Uganda also has an inter-university programme with some universities in Switzerland where Ugandan students have over the years benefited from such schemes.
Uganda-Switzerland Trade Statistics
Uganda Exports to Switzerland was USD 9.66 million in 2020 according to the UN COMTRADE database on International Trade. Of the USD 9.6 m, USD 6.06m comprised mainly vegetables and vegetable products, Cotton constituted about USD 1.53m, Cocoa, USD 1.07m and grain, seed and fruits USD 589.44K. Other exports to Switzerland include raw hides and skins and leather, mineral fuels and oils, live trees, plants, bulbs and roots-cut flowers and mineral fuels, distillation products.
Meanwhile Switzerland Exports to Uganda was US$33.35 Million during 2021, top of the list being pharmaceutical products at USD 11.8m followed by Printed books, newspapers and pictures at USD 8.59m
Imports to Switzerland- requirements
A general Import permit (PGI or GEB) is required to import goods subject to storage and include the following: sugar, rice for food purposes, edible oils/fats, coffee, hard and soft wheat as well as energy and protein sources for animal feed. This requirement is for quantities above 20kg.
GEB is only granted to natural and legal persona as well as groups of persons who have their place of residence or headquarters in the Swiss customs area.
In the electronic customs tariff-TARES, you will find the tariff numbers, customs rates and reference to other charges (VAT, incentive taxes, tobacco taxes, beer taxes, mineral oil tax as well as information on prohibitions, restrictions or authorizations.
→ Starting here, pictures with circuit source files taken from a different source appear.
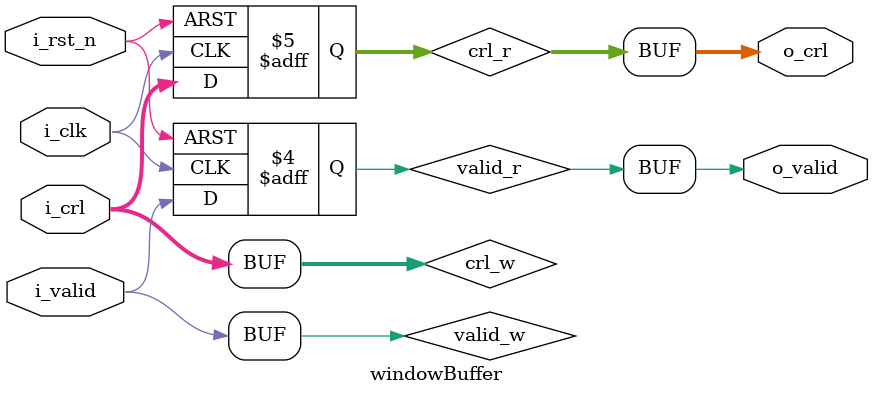
<source format=sv>


// --------------------- module ---------------------

module windowBuffer(
	input           i_clk,
                    i_rst_n,
                    i_valid,
    input   [20:0]  i_crl,
    
    output          o_valid,
    output  [20:0]  o_crl
);

// --------------------- register ---------------------

logic           valid_w, valid_r ;
logic   [20:0]  crl_w, crl_r ;

// --------------------- wire ---------------------

// --------------------- debug ---------------------
// logic [20:0] test_crl ;
// assign test_crl = crl_w ; 
// --------------------- output ---------------------
// adjust when N is modified, looking for built-in adder 

assign o_valid  = valid_r ;
assign o_crl    = crl_r ;

// --------------------- combinational ---------------------

always_comb begin
    valid_w = i_valid ;
    crl_w = i_crl ;
end

// --------------------- sequencial ---------------------
always_ff @( posedge i_clk, negedge i_rst_n  )  begin
    if( !i_rst_n ) begin
        valid_r <= 1'b0 ;
        crl_r   <= 21'b0 ;
    end
    else begin
        valid_r <= valid_w ;
        crl_r   <= crl_w ;
    end
    
end
endmodule


</source>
For further information, go to below website with an English version/translation.
All information relating to company registration and application for the permit is detailed including contacts for further information and/or clarifications.
Developing Countries GSP (Generalized System of Preferences)
Below are excerpts from the above webpages
Under the General System of Preferences (GSP/GSP), Switzerland grants import tariff preferences for goods originating in developing countries. Tariff preferences are tariff concessions (duty-free or reduced tariff rate).
Countries and tariff preferences
For some customs tariff numbers, Switzerland grants all developing countries a duty-free status, for example in the area of industrial goods (HS Chapters 25 - 97, with the exception of most textiles).
In the case of other customs tariff numbers, only tariff reductions apply to developing countries. On the other hand, Switzerland grants the countries that are considered the least developed (LDC, Least Developed Countries) exemption from customs duties for these customs tariff numbers as well. The same applies to developing countries that have joined an international debt relief initiative and have not yet been debt relieved. Details can be found in the list of developing countries and regions (LDC according to columns C and D).
You can find the applicable customs rates by stating the customs tariff number and the corresponding developing country in the customs tariff Tares .
Proof of origin
In order for you to be able to benefit from the tariff preferences in favor of developing countries when importing into Switzerland, a corresponding proof of origin must be presented in Certificate of origin Form A. Exemptions, reliefs and preferential tariffs
Extract from Federal Customs Administration
Depending on the procedure, other taxes such as value added tax (VAT) are also omitted. This applies, for example, to used hand tools, product samples and specimens. For these procedures, you can use the customs declaration for temporary admission (ZAVV) or the Carnet ATA instead of the definitive customs declaration.
Goods that meet the free trade regulations or the regulations regarding developing countries (APS/GSP) are subject to a more favorable customs rate or are exempt from customs duties.